12- Le spectacle s’est généralisé comme le simulacre indétectable (plus vrai que vrai) de l’action.

13- Mark Zuckerberg : une sorte de Woody Allen bodybuildé, et qui aurait réussi dans les affaires. La Silicon Valley comme nouveau Nouveau monde, à l’âge et aux conditions de Trump, contre New York, relégué du côté ringard du Vieux continent. Le full contact et le culte décomplexé de la force, plutôt que les blagues yiddish.

14- Mieux vaut un long épisode de canicule qu’une double fracture de la clavicule.

15- Pour le marcheur, la terre n’est ni plate ni ronde, elle est accidentée.

16- Ce qui manque dans nos sociétés, c’est une éducation (y compris scolaire, pour commencer) à la mort. Que les gens soient familiarisés dès leur plus jeune âge avec l’idée que la mort n’est pas une chose si terrible que ça et qu’elle peut être même, en certaines circonstances, souhaitable, préférable à la vie sans qualité, à défaut d’être désirable.
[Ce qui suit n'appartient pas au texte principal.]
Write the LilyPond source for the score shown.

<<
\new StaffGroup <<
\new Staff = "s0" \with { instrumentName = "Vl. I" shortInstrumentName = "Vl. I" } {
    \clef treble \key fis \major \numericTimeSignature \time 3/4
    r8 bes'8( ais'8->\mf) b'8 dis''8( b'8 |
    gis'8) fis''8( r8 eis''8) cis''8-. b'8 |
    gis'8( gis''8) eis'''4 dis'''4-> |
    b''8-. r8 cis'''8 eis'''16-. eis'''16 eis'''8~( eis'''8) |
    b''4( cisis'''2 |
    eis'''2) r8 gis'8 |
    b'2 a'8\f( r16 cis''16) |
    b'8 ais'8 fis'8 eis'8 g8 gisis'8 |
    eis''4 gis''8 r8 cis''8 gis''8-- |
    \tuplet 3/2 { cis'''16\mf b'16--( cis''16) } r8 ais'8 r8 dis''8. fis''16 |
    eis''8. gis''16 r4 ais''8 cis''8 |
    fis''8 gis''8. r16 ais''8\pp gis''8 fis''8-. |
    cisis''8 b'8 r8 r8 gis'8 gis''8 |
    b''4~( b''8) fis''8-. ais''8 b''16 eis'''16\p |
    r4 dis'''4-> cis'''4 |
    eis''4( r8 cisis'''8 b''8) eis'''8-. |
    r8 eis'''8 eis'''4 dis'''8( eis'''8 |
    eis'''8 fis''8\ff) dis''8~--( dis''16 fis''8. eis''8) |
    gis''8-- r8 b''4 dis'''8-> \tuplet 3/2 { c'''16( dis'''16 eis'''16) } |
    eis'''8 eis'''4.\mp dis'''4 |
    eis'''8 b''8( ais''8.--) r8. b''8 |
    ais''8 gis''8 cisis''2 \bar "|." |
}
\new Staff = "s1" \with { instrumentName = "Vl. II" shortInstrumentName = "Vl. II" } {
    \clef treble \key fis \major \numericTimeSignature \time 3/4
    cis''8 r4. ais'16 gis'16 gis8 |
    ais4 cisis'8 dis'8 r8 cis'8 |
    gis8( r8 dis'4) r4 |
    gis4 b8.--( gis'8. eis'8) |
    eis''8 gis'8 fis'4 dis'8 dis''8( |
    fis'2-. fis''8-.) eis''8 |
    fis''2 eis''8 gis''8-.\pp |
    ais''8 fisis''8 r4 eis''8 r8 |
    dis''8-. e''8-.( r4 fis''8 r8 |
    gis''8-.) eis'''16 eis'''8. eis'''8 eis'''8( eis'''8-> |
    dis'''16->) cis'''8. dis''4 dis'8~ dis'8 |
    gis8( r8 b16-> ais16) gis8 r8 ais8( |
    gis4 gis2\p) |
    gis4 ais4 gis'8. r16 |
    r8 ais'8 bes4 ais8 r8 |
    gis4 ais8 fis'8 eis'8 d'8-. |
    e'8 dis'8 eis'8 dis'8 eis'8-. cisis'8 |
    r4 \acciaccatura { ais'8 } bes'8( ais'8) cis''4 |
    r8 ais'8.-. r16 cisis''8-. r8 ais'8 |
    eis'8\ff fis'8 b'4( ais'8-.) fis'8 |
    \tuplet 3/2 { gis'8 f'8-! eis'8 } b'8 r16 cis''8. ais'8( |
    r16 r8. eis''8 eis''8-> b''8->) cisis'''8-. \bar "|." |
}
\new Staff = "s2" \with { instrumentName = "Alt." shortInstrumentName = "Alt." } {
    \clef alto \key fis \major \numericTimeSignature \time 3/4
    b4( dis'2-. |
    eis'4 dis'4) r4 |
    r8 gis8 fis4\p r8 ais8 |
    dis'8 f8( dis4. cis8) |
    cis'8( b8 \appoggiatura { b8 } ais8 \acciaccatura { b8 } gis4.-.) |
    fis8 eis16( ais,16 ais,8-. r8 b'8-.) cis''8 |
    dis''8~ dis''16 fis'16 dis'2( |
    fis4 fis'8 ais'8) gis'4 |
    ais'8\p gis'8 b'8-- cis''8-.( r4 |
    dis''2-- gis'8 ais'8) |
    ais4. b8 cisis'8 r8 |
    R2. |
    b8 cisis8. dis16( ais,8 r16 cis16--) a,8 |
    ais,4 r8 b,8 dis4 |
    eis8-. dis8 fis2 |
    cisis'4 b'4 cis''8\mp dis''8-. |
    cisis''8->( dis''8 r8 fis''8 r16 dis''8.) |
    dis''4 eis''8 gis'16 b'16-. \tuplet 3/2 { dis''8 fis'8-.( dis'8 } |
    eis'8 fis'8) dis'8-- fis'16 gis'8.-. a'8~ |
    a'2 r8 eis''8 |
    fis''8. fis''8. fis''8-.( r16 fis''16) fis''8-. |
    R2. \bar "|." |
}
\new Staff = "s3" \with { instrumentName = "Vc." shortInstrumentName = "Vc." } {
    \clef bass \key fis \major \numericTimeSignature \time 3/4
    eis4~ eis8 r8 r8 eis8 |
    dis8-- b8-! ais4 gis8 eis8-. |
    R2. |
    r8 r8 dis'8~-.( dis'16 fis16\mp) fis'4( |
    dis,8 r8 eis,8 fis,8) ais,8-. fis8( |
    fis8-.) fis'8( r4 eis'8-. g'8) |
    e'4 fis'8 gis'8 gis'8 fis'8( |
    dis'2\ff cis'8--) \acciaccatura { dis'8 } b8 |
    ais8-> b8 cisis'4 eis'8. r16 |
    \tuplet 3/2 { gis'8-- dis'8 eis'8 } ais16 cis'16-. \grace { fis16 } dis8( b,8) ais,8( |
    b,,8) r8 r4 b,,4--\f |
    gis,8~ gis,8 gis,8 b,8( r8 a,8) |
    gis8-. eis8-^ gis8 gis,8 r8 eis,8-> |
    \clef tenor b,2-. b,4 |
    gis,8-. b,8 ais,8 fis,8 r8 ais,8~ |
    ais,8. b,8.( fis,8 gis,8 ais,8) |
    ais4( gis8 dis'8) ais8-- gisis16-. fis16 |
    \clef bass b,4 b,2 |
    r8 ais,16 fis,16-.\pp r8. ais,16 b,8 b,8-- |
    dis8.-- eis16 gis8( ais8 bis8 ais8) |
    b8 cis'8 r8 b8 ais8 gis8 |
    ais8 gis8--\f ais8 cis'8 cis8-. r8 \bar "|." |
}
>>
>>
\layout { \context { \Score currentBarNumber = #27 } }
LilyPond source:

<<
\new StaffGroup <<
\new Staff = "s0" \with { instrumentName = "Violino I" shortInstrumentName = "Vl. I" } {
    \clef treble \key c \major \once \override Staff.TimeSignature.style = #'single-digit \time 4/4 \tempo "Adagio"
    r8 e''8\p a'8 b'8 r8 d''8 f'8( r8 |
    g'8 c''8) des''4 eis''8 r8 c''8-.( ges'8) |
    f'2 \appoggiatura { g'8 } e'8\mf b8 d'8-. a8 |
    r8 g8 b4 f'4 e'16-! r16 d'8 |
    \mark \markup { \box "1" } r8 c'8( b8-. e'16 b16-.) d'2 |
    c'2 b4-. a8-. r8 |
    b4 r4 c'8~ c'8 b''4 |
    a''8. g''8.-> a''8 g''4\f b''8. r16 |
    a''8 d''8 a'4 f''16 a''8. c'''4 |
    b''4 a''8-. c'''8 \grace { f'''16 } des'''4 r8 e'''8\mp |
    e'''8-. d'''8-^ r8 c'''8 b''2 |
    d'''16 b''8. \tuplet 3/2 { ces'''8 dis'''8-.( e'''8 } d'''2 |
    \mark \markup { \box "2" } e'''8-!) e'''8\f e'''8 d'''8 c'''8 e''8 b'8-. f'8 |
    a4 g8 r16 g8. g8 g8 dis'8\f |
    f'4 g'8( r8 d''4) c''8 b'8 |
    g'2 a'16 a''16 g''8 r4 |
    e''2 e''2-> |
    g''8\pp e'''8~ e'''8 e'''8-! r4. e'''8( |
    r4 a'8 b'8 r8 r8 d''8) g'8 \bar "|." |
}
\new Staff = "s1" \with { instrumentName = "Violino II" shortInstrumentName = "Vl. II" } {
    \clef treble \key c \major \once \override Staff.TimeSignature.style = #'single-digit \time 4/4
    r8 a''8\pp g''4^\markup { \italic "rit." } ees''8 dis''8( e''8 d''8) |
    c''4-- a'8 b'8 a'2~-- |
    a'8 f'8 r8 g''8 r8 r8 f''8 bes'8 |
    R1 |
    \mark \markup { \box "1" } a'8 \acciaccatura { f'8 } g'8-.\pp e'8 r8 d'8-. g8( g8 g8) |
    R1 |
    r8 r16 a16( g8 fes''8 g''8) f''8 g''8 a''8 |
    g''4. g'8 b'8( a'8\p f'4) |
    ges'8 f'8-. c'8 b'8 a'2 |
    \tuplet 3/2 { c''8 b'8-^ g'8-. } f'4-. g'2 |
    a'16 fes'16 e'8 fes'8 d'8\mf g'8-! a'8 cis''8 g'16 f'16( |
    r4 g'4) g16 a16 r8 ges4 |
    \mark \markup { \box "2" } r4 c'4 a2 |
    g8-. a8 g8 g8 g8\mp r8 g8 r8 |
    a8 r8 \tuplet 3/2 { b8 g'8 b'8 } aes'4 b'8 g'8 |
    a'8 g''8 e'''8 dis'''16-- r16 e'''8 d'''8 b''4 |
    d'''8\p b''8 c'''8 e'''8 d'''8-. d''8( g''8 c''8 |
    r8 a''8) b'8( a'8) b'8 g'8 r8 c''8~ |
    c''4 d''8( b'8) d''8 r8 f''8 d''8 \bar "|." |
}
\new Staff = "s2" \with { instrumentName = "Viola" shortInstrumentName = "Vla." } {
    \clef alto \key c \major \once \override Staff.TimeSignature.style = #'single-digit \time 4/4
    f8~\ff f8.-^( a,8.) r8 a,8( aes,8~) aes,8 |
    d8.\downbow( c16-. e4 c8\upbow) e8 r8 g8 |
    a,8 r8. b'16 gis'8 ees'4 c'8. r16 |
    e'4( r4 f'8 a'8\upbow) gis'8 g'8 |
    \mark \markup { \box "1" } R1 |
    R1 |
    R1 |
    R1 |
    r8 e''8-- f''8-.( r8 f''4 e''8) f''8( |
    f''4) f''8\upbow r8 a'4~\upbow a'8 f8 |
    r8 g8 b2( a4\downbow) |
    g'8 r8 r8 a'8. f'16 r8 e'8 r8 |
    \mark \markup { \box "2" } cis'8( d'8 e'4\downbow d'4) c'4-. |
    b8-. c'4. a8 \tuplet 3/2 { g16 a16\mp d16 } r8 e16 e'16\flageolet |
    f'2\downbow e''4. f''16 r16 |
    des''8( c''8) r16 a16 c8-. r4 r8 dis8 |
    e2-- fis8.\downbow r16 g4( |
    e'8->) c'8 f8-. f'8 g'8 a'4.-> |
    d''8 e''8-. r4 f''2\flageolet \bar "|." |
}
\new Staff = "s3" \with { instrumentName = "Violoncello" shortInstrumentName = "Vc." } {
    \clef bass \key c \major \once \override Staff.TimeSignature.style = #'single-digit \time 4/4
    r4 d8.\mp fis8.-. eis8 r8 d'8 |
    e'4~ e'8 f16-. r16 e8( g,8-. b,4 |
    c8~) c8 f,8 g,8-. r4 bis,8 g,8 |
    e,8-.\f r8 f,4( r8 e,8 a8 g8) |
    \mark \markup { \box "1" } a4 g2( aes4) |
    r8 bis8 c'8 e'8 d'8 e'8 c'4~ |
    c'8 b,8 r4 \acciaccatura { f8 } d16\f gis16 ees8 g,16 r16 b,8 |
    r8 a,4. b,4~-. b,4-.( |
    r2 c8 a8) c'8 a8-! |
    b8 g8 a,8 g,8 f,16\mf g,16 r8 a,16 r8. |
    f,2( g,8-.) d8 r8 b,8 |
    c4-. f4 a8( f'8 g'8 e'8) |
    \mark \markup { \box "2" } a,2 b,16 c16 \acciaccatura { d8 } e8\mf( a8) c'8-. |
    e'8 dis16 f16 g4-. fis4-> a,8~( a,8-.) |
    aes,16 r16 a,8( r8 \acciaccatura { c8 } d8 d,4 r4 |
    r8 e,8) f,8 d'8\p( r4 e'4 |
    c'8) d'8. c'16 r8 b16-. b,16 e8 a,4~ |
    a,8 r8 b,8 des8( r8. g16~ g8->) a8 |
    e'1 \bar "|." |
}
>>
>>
Ce qui continue de prévaloir, c’est la peur panique de la mort. On pense ménager les enfants en évitant le sujet devant eux. C’est tout le contraire – on les désarme face à la mort.

17 – Certains soutiennent qu’un vieux chausse-pied en corne peut faire très convenablement office de marque-page, d’autres s’insurgent contre cette idée même. On a vu d’interminables guerres civiles s’enflammer pour moins que ça.

18- L’étranger, dans son obscurité native, est capable de tout, y compris de confondre une chambre aérée avec une chambre à air. La raison pour laquelle la vigilance des Retailleau, Darmanin, Bardella, Zemmour (…) nous est si précieuse. C’est bientôt qu’on vote ?

19- Alaska : Les aventures de Poutrump et de Titine (« J’ai retrouvé Titine, Titine oh mon Titine, que je ne trouvais pas... »).

20- Tout allait beaucoup mieux depuis que l’éclairage au gaz avait remplacé les Lumières et le bac à compost la philosophie, pérenne et non-pérenne.